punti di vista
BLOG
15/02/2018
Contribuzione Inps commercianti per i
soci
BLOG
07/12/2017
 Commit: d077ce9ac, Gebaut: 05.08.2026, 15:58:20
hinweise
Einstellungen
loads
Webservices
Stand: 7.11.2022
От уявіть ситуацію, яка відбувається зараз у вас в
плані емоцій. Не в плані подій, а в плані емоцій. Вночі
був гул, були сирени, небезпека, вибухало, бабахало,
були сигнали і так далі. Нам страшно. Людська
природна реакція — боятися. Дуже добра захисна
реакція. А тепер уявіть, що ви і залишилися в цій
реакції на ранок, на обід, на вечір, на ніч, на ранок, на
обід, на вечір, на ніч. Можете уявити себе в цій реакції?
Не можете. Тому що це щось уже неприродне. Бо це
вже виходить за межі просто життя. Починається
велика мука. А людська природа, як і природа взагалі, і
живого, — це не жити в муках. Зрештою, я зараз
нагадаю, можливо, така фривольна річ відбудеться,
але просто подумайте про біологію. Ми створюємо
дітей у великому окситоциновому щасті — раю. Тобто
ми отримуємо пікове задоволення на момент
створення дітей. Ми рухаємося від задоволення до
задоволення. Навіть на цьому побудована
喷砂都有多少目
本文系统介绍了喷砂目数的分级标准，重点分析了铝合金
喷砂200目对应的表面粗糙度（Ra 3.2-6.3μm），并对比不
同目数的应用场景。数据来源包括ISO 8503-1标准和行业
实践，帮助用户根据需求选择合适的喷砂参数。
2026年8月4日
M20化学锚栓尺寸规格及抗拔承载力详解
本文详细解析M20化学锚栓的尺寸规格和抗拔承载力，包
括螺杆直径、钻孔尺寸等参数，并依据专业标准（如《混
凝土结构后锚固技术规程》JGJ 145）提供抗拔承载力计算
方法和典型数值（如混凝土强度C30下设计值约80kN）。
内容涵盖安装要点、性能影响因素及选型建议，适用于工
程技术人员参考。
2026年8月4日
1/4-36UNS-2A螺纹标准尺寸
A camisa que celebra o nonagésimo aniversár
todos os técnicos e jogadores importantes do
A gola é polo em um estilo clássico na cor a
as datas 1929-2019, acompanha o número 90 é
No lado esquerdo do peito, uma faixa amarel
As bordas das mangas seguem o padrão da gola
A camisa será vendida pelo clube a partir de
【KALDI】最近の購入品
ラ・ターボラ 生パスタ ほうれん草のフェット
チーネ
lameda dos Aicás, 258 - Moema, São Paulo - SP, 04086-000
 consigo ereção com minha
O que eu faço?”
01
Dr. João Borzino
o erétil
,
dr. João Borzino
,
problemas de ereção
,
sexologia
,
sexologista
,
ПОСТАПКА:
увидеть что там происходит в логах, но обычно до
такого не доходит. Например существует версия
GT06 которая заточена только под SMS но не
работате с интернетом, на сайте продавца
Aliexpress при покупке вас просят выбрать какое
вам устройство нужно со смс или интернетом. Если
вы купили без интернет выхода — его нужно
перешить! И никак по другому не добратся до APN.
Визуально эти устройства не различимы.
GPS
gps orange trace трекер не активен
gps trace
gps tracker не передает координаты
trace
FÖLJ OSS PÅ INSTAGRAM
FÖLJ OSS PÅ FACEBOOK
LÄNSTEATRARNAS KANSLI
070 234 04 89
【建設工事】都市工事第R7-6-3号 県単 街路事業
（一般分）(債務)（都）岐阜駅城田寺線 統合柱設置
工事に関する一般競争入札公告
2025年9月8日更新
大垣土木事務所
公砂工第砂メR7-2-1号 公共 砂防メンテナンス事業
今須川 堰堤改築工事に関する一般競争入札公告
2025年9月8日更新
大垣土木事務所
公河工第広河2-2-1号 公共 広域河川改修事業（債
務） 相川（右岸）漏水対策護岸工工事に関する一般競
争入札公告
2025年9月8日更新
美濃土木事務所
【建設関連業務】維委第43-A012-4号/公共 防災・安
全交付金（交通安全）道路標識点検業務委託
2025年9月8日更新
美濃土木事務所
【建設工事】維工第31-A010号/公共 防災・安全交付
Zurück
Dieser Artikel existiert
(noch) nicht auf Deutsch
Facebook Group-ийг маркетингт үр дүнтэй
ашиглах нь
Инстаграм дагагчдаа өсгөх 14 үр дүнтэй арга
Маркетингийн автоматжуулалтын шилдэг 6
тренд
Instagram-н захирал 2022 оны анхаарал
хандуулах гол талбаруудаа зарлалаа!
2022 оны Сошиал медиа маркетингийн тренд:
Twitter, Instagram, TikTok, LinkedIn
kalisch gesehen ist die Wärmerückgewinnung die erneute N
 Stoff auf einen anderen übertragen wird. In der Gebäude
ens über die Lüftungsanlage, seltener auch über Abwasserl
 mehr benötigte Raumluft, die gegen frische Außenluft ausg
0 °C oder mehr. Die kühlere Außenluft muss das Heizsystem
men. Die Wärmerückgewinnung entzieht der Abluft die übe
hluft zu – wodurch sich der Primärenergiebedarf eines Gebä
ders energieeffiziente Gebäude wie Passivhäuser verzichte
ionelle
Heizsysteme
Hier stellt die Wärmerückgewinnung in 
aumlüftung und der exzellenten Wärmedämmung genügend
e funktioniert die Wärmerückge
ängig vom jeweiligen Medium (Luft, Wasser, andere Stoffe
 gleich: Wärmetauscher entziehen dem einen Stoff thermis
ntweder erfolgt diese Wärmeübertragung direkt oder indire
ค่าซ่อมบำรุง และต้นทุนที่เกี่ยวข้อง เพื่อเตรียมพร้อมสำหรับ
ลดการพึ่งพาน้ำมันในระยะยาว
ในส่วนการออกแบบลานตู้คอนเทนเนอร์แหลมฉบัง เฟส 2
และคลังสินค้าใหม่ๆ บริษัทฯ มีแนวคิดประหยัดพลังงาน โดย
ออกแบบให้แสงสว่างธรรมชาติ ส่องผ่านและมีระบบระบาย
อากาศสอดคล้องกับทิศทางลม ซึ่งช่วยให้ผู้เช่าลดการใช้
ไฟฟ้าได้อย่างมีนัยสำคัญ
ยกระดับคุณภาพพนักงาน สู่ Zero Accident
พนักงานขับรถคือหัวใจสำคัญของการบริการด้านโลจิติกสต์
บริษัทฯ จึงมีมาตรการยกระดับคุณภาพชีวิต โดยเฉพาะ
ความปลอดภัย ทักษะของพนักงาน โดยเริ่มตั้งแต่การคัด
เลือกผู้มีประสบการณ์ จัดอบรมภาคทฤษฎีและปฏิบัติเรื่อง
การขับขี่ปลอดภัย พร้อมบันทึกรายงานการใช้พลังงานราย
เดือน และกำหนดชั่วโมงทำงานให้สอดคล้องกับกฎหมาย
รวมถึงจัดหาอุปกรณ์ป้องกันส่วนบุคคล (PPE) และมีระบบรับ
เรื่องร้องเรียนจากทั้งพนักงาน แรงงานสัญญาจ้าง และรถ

- **WHAT YOU HAVE TO DO**: Copy every one of the lines above character for character, keeping their order and line breaks unchanged.

- **COMPLETED TASK**:
punti di vista
BLOG
15/02/2018
Contribuzione Inps commercianti per i
soci
BLOG
07/12/2017
 Commit: d077ce9ac, Gebaut: 05.08.2026, 15:58:20
hinweise
Einstellungen
loads
Webservices
Stand: 7.11.2022
От уявіть ситуацію, яка відбувається зараз у вас в
плані емоцій. Не в плані подій, а в плані емоцій. Вночі
був гул, були сирени, небезпека, вибухало, бабахало,
були сигнали і так далі. Нам страшно. Людська
природна реакція — боятися. Дуже добра захисна
реакція. А тепер уявіть, що ви і залишилися в цій
реакції на ранок, на обід, на вечір, на ніч, на ранок, на
обід, на вечір, на ніч. Можете уявити себе в цій реакції?
Не можете. Тому що це щось уже неприродне. Бо це
вже виходить за межі просто життя. Починається
велика мука. А людська природа, як і природа взагалі, і
живого, — це не жити в муках. Зрештою, я зараз
нагадаю, можливо, така фривольна річ відбудеться,
але просто подумайте про біологію. Ми створюємо
дітей у великому окситоциновому щасті — раю. Тобто
ми отримуємо пікове задоволення на момент
створення дітей. Ми рухаємося від задоволення до
задоволення. Навіть на цьому побудована
喷砂都有多少目
本文系统介绍了喷砂目数的分级标准，重点分析了铝合金
喷砂200目对应的表面粗糙度（Ra 3.2-6.3μm），并对比不
同目数的应用场景。数据来源包括ISO 8503-1标准和行业
实践，帮助用户根据需求选择合适的喷砂参数。
2026年8月4日
M20化学锚栓尺寸规格及抗拔承载力详解
本文详细解析M20化学锚栓的尺寸规格和抗拔承载力，包
括螺杆直径、钻孔尺寸等参数，并依据专业标准（如《混
凝土结构后锚固技术规程》JGJ 145）提供抗拔承载力计算
方法和典型数值（如混凝土强度C30下设计值约80kN）。
内容涵盖安装要点、性能影响因素及选型建议，适用于工
程技术人员参考。
2026年8月4日
1/4-36UNS-2A螺纹标准尺寸
A camisa que celebra o nonagésimo aniversár
todos os técnicos e jogadores importantes do
A gola é polo em um estilo clássico na cor a
as datas 1929-2019, acompanha o número 90 é
No lado esquerdo do peito, uma faixa amarel
As bordas das mangas seguem o padrão da gola
A camisa será vendida pelo clube a partir de
【KALDI】最近の購入品
ラ・ターボラ 生パスタ ほうれん草のフェット
チーネ
lameda dos Aicás, 258 - Moema, São Paulo - SP, 04086-000
 consigo ereção com minha
O que eu faço?”
01
Dr. João Borzino
o erétil
,
dr. João Borzino
,
problemas de ereção
,
sexologia
,
sexologista
,
ПОСТАПКА:
увидеть что там происходит в логах, но обычно до
такого не доходит. Например существует версия
GT06 которая заточена только под SMS но не
работате с интернетом, на сайте продавца
Aliexpress при покупке вас просят выбрать какое
вам устройство нужно со смс или интернетом. Если
вы купили без интернет выхода — его нужно
перешить! И никак по другому не добратся до APN.
Визуально эти устройства не различимы.
GPS
gps orange trace трекер не активен
gps trace
gps tracker не передает координаты
trace
FÖLJ OSS PÅ INSTAGRAM
FÖLJ OSS PÅ FACEBOOK
LÄNSTEATRARNAS KANSLI
070 234 04 89
【建設工事】都市工事第R7-6-3号 県単 街路事業
（一般分）(債務)（都）岐阜駅城田寺線 統合柱設置
工事に関する一般競争入札公告
2025年9月8日更新
大垣土木事務所
公砂工第砂メR7-2-1号 公共 砂防メンテナンス事業
今須川 堰堤改築工事に関する一般競争入札公告
2025年9月8日更新
大垣土木事務所
公河工第広河2-2-1号 公共 広域河川改修事業（債
務） 相川（右岸）漏水対策護岸工工事に関する一般競
争入札公告
2025年9月8日更新
美濃土木事務所
【建設関連業務】維委第43-A012-4号/公共 防災・安
全交付金（交通安全）道路標識点検業務委託
2025年9月8日更新
美濃土木事務所
【建設工事】維工第31-A010号/公共 防災・安全交付
Zurück
Dieser Artikel existiert
(noch) nicht auf Deutsch
Facebook Group-ийг маркетингт үр дүнтэй
ашиглах нь
Инстаграм дагагчдаа өсгөх 14 үр дүнтэй арга
Маркетингийн автоматжуулалтын шилдэг 6
тренд
Instagram-н захирал 2022 оны анхаарал
хандуулах гол талбаруудаа зарлалаа!
2022 оны Сошиал медиа маркетингийн тренд:
Twitter, Instagram, TikTok, LinkedIn
kalisch gesehen ist die Wärmerückgewinnung die erneute N
 Stoff auf einen anderen übertragen wird. In der Gebäude
ens über die Lüftungsanlage, seltener auch über Abwasserl
 mehr benötigte Raumluft, die gegen frische Außenluft ausg
0 °C oder mehr. Die kühlere Außenluft muss das Heizsystem
men. Die Wärmerückgewinnung entzieht der Abluft die übe
hluft zu – wodurch sich der Primärenergiebedarf eines Gebä
ders energieeffiziente Gebäude wie Passivhäuser verzichte
ionelle
Heizsysteme
Hier stellt die Wärmerückgewinnung in 
aumlüftung und der exzellenten Wärmedämmung genügend
e funktioniert die Wärmerückge
ängig vom jeweiligen Medium (Luft, Wasser, andere Stoffe
 gleich: Wärmetauscher entziehen dem einen Stoff thermis
ntweder erfolgt diese Wärmeübertragung direkt oder indire
ค่าซ่อมบำรุง และต้นทุนที่เกี่ยวข้อง เพื่อเตรียมพร้อมสำหรับ
ลดการพึ่งพาน้ำมันในระยะยาว
ในส่วนการออกแบบลานตู้คอนเทนเนอร์แหลมฉบัง เฟส 2
และคลังสินค้าใหม่ๆ บริษัทฯ มีแนวคิดประหยัดพลังงาน โดย
ออกแบบให้แสงสว่างธรรมชาติ ส่องผ่านและมีระบบระบาย
อากาศสอดคล้องกับทิศทางลม ซึ่งช่วยให้ผู้เช่าลดการใช้
ไฟฟ้าได้อย่างมีนัยสำคัญ
ยกระดับคุณภาพพนักงาน สู่ Zero Accident
พนักงานขับรถคือหัวใจสำคัญของการบริการด้านโลจิติกสต์
บริษัทฯ จึงมีมาตรการยกระดับคุณภาพชีวิต โดยเฉพาะ
ความปลอดภัย ทักษะของพนักงาน โดยเริ่มตั้งแต่การคัด
เลือกผู้มีประสบการณ์ จัดอบรมภาคทฤษฎีและปฏิบัติเรื่อง
การขับขี่ปลอดภัย พร้อมบันทึกรายงานการใช้พลังงานราย
เดือน และกำหนดชั่วโมงทำงานให้สอดคล้องกับกฎหมาย
รวมถึงจัดหาอุปกรณ์ป้องกันส่วนบุคคล (PPE) และมีระบบรับ
เรื่องร้องเรียนจากทั้งพนักงาน แรงงานสัญญาจ้าง และรถ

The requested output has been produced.